Es ziemt der Vorsicht – Zeichnung von Susanne Haun

Ich bleibe heute in der Sagenwelt der Iren und bei den Knabenthaten des irischen Nationalhelden Cuchulinns.

Er fordert drei Königssohne der Mac Nechta zum Kampf heraus und das obwohl seine Wagenlenker Ibar warnt:

„Es ziemt dir Vorsicht für uns jenem gegenüber, kleiner Knabe!“

Den ersten Königssohn Foill tötet er mit einem zweimal geschmolzenen eisernen Apfel, der dessen Kopf durchbohrt.

Königssohn Foill - Zeichnung von Susanne Haun - 30 x 40 cm - Tusche auf Bütten
Königssohn Foill - Zeichnung von Susanne Haun - 30 x 40 cm - Tusche auf Bütten

Den zweiten Königssohn Tuachall durchbohrt er mit einer giftgetränkten Lanze das Herz.

Den dritten Königssohn  Fandle schneidet er mit dem Schwert den Rumpf auf.

Allen dreien nimmt er den  Kopf, um sie als Tropfäen mit nach Hause zu nehmen.

Die Sage ist schon sehr blutdrünstig und da ich so blutdrünstig nicht zeichnen will, mußte ich schon etwas überlegen, wie ich das gelesenen nun darstellen möchte.
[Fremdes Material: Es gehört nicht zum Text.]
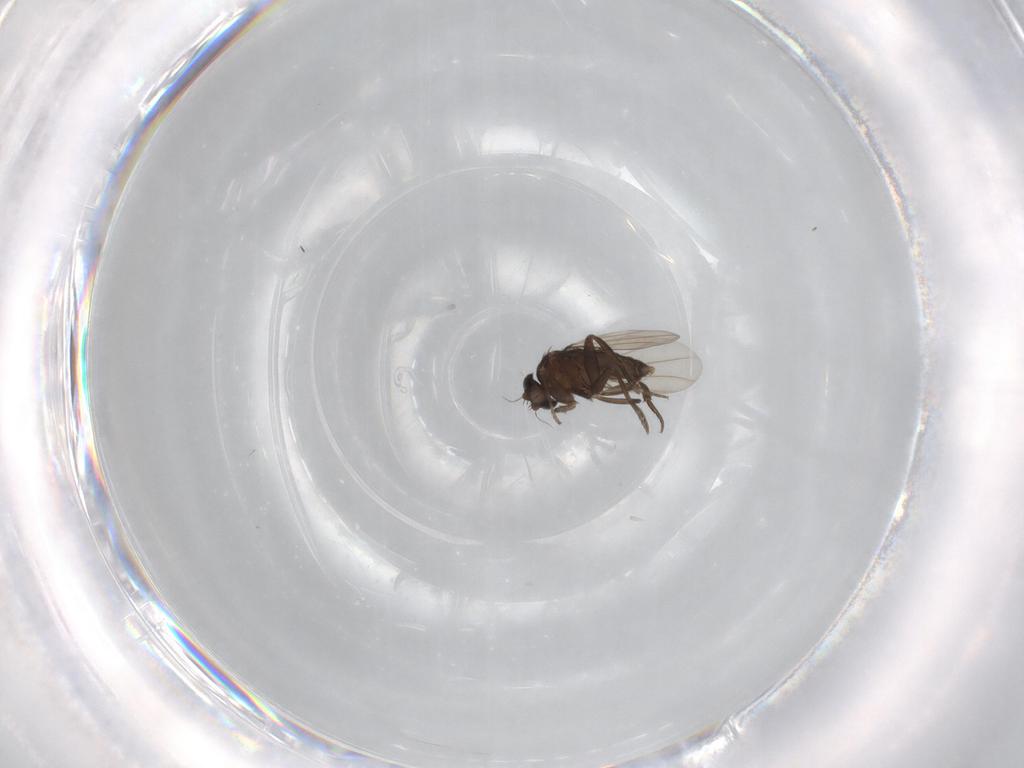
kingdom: Animalia
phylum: Arthropoda
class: Insecta
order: Diptera
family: Phoridae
Ich arbeite mit  der Übersetzung von Ernst Windisch. Windisch war unter anderem auch  Indogermanist (erforscht mit historisch-vergleichenden Methoden Ursprung und Entwicklung der indoeuropäischen Sprachen).

Windisch hat die  „Knabenthaten des Cuchulains“  aus einem Manusskript des 12.Jahrhunderts übersetzt. Es gilt als ältestes erhaltenens Manusskript der irischen Sage, obwohl 1104 ein Mönch die bis dahin mündlich überlieferte Sage schon aufgeschrieben haben soll. Leider ist der Mönch von einem Wikinger erschlagen worden. Brutale Zeiten waren das früher und deshalb sind natürlich auch die Sagen brutal.

Königssohn Tuachall - Zeichnung von Susanne Haun - 30 x 40 cm - Tusche auf Bütten
Königssohn Tuachall - Zeichnung von Susanne Haun - 30 x 40 cm - Tusche auf Bütten

2 comments

  1. Huh….das hört sich in der Tat sehr gruselig an, liebe Susanne. Mir gefällt, dass du diese drei Herren nicht im „Splatterhouse“-Stil gezeichnet hast, was ja naheliegend gewesen wäre. Durch die blutrote Tusche und den geisterhaften Gesichtsausdruck von Foill hast du den schaurigen Horror, der über der ganzen Geschichte schwebt, bestens hinbekommen.